Requirements:
A - Answer these questions using the article on 2010s art.
(i) Who is named as the contributing author?
(ii) What reading time is given for the piece?
(iii) What form of art does the text say was "the name of the game" during the 2010s?
B - Reproduce the passage of the article on 2010s art between "10 mins read" and "like moving forward.", inclusive.

The Fascinating History of 2010s Art: What We Can Learn from the Street Art Era

August 8, 2023

Contributing Author: Alley Bardon

10 mins read

Art is meant to inspire and delight, but it also often acts as a gauge, reflecting the realities of certain moments in time. This is most evident when we look back at specific periods and the art movements that dominated during those times. 

The 2010s brought about significant changes in what we expect from — and how we perceive — great works of art. Through studying the best art of the 2010s, we can get a better sense of how far we've come and what artistic expression will look like moving forward.  

2010s Art: A Look Into Art in the Last Decade

While art was increasingly regarded as political or even downright shocking during the late 20th century, this perception gained traction during the 2010s, when performance art was the name of the game. The other main trend focused on street art and other public displays meant to be as visible to the community as possible. This was amplified, of course, by social media.

Stored data:
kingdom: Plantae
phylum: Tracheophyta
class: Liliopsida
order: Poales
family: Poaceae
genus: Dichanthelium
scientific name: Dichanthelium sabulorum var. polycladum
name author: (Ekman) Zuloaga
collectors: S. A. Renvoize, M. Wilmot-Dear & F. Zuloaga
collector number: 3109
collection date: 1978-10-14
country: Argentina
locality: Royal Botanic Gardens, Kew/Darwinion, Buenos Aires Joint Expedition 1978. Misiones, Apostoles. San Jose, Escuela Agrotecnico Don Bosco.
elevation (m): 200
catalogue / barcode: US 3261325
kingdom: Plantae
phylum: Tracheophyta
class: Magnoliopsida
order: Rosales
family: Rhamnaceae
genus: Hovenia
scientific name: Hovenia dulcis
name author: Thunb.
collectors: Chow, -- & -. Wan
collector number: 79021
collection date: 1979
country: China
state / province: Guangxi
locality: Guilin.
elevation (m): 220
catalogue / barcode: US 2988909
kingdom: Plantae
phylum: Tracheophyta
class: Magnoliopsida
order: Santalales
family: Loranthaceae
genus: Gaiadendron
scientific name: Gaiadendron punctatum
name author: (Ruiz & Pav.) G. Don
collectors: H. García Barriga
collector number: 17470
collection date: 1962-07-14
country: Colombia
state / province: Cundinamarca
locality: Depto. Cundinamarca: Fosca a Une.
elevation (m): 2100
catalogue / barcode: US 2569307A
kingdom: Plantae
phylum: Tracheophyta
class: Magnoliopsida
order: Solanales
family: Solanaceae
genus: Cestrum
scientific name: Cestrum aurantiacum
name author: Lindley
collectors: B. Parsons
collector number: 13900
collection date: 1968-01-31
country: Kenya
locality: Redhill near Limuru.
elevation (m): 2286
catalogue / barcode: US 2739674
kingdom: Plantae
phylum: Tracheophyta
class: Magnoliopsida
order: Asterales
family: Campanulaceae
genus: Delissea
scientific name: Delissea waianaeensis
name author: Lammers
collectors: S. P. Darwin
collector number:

Expected answers:
A -
(i) Alley Bardon
(ii) 10 minutes
(iii) Performance art

B -
10 mins read

Art is meant to inspire and delight, but it also often acts as a gauge, reflecting the realities of certain moments in time. This is most evident when we look back at specific periods and the art movements that dominated during those times. 

The 2010s brought about significant changes in what we expect from — and how we perceive — great works of art. Through studying the best art of the 2010s, we can get a better sense of how far we've come and what artistic expression will look like moving forward.